Collection entries:

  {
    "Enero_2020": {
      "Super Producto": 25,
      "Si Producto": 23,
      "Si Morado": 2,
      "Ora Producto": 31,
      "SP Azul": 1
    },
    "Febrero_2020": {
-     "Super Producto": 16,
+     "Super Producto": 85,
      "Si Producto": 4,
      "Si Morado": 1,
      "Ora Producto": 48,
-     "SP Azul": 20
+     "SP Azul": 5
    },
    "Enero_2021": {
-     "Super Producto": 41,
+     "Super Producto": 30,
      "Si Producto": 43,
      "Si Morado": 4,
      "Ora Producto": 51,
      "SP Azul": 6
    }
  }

**Work required:** Transcribe all of the data so that each line matches the source exactly.

**Answer space:**
  {
    "Enero_2020": {
      "Super Producto": 25,
      "Si Producto": 23,
      "Si Morado": 2,
      "Ora Producto": 31,
      "SP Azul": 1
    },
    "Febrero_2020": {
-     "Super Producto": 16,
+     "Super Producto": 85,
      "Si Producto": 4,
      "Si Morado": 1,
      "Ora Producto": 48,
-     "SP Azul": 20
+     "SP Azul": 5
    },
    "Enero_2021": {
-     "Super Producto": 41,
+     "Super Producto": 30,
      "Si Producto": 43,
      "Si Morado": 4,
      "Ora Producto": 51,
      "SP Azul": 6
    }
  }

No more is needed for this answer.